**Source extract:**
--

Monday, October 6, 2008

The Economics of the F & E Factor

This morning, I find myself contemplating the past year of riding. I know Irondad (among others) posted a piece (one of his first, I think) about the economics of riding a motorcycle. I made the mistake that almost every first time motorcycle buyer makes and over estimated the savings of having a bike for a primary vehicle.

The first time I calculated the ownership costs I never included the fact that tires would wear out every 12,000 to 18,000 miles and replacing them would cost almost half as much as an entire set of tires for my subcompact.

Plus there is maintenance that needed done. Can't neglect that. Valve adjustments, sparks plugs, brake pads...

My original calculation were way off in favor of the motorcycle. I soon realized the error in my formula. Even though my weekly gasoline costs went from about $75 per week to $30 at $2.85 per gallon, the price of gas when I first bought Lady, maintenance costs were taking a chunk out of the fuel savings.


However, as others have pointed out, when the cost of gasoline approaches $4.00 a gallon, the savings is definitive. Even with maintenance costs, the edge definitely goes to the motorcycle.


I now realize that while my original calculations were in error because of neglecting to add maintenance costs, they were also in error because they also neglected to calculate the value of the F & E factor.

What's the F & E factor, you ask? Its not an accounting term, though it might as well be in our calculations. The F & E factor is that intangible part of motorcycle ownership often neglected. Its that part of ownership that understands why a dog always sticks their head out a window when riding in a car. The F & E factor is Fun & Enjoyment.

Lady has racked up over 17,000 miles in the past year. About 1,200 miles was a vacation to Tennessee. Another 2,500 miles were spent on shorter two-up trips. The balance can be can be attributed to my daily commute and neighborhood errands.

--

**Task 1:** Summarize the blog post on the economics of motorcycle riding in two sentences.
**Task 2:** Extend the blog post on the economics of motorcycle riding, starting right after its final sentence.

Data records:
--

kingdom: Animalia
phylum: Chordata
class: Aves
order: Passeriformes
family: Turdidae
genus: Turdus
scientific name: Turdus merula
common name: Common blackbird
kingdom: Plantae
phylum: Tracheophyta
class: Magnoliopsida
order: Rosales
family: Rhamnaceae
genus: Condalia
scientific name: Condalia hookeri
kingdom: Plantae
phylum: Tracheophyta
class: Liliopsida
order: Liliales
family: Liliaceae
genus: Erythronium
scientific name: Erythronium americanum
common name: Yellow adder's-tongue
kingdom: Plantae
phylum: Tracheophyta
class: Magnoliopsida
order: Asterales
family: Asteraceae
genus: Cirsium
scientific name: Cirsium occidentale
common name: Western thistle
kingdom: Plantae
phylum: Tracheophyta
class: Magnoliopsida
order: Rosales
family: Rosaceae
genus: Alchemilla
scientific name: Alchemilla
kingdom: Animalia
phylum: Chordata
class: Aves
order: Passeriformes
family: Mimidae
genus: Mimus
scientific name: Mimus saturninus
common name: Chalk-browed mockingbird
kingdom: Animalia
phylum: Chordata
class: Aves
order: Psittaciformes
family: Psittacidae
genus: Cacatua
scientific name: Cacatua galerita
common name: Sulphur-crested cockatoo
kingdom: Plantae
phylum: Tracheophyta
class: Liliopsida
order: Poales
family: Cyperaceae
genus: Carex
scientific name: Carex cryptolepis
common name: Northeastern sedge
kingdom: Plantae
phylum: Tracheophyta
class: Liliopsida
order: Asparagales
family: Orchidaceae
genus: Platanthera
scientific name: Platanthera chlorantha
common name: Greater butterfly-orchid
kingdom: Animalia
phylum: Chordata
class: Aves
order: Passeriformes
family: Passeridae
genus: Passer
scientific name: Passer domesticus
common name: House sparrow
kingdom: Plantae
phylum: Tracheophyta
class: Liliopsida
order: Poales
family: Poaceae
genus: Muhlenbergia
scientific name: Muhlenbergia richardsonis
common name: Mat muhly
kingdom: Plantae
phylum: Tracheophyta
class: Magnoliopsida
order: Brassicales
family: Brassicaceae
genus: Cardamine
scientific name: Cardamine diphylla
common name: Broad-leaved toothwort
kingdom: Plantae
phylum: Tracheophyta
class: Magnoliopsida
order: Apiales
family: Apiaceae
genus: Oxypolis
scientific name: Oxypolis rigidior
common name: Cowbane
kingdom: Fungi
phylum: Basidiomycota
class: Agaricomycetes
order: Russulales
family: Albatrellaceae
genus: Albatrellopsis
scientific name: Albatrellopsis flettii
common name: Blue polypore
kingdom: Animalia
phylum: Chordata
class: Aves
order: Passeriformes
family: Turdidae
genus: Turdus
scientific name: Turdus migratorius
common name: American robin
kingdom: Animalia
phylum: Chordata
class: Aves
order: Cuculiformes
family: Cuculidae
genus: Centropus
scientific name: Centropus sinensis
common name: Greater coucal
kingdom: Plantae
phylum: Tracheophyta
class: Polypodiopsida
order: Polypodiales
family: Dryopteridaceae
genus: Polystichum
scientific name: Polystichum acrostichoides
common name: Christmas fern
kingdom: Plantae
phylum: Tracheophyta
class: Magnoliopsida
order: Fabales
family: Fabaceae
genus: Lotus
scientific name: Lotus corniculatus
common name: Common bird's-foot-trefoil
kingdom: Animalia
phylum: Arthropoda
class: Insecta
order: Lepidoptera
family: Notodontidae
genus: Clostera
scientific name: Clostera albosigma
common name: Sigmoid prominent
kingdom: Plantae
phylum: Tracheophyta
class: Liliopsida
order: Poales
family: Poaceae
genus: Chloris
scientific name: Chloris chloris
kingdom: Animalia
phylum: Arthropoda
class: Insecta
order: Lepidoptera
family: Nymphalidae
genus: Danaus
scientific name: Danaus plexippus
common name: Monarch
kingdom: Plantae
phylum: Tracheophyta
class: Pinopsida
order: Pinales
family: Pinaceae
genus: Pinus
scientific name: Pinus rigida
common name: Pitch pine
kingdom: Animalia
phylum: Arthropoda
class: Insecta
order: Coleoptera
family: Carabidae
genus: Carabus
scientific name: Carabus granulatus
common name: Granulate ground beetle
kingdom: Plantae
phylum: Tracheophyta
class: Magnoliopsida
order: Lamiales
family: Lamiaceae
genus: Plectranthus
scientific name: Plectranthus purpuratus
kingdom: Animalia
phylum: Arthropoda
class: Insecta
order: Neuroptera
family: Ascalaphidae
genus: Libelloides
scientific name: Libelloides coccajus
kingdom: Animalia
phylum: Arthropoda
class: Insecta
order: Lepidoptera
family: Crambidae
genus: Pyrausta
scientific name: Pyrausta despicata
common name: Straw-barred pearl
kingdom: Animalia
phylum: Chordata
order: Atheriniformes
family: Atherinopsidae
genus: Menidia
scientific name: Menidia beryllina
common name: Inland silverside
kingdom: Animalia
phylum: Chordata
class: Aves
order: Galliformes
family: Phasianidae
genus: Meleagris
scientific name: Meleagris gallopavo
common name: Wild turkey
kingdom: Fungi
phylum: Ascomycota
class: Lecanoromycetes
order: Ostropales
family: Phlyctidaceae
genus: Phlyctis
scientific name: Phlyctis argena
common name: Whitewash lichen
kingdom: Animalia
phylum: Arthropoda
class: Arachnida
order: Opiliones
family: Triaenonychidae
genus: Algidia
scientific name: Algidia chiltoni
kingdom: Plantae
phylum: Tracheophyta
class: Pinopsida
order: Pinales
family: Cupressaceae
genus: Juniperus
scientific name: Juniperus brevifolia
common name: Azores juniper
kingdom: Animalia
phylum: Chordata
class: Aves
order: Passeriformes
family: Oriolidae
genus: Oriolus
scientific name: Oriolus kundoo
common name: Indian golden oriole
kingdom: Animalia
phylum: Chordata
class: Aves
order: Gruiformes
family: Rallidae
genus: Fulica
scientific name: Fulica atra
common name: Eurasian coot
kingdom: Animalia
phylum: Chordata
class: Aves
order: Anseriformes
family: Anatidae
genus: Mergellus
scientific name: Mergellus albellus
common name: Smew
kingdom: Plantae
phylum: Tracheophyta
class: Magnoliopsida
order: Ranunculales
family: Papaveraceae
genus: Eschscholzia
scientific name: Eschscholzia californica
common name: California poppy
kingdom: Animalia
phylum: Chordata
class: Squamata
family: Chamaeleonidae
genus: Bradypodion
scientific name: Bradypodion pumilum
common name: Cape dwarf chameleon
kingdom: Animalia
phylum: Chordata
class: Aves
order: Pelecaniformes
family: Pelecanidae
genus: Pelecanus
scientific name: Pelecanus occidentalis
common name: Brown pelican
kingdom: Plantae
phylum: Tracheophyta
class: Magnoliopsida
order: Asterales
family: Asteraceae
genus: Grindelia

--

**Expected output 1:** The writer first overestimated the savings of using a motorcycle as a primary vehicle by leaving out maintenance such as tires, valve adjustments, spark plugs and brake pads, which cut into the fuel savings. With gasoline near $4.00 a gallon the motorcycle still comes out ahead, and the writer now sees that the original calculation also left out the F & E factor, the fun and enjoyment of riding.

**Expected output 2:**
While I have not spent nearly as much time riding two-up as I had anticipated, the time spent was at least triple the time I'd spent with Teresa before. My passion for riding quickly became our passion for riding. When my skills improved, her passenger skills improved, too, and her F & E factor increased as well.

If I were to analyze motorcycle ownership now and compare it to automobile ownership, with the current price of gasoline (about $3.50 in central Ohio), the cost of insurance, and the cost of scheduled maintenance, my calculations would indicate a savings of about $800 this past year.

Factor in the F & E value, and the savings is immeasurable. Time two.




Ride Safe

3 comments:

Steve said...

The official accounting term you might use is "Intangible Benefits" which is what my wife used (she was a CPA) to justify the purchase of her scooter.

Using her formula, the scooter paid for itself about 35 minutes after we purchased it. Gas savings pay for maintenance and serve to increase its "margin".

The "Return On Investment" has been immeasurable as you have noted in your article as we both now share the love of riding.

Doug C said...

Steve - So glad your ROI is also skyhigh!

Ride Safe

irondad said...

You get it!!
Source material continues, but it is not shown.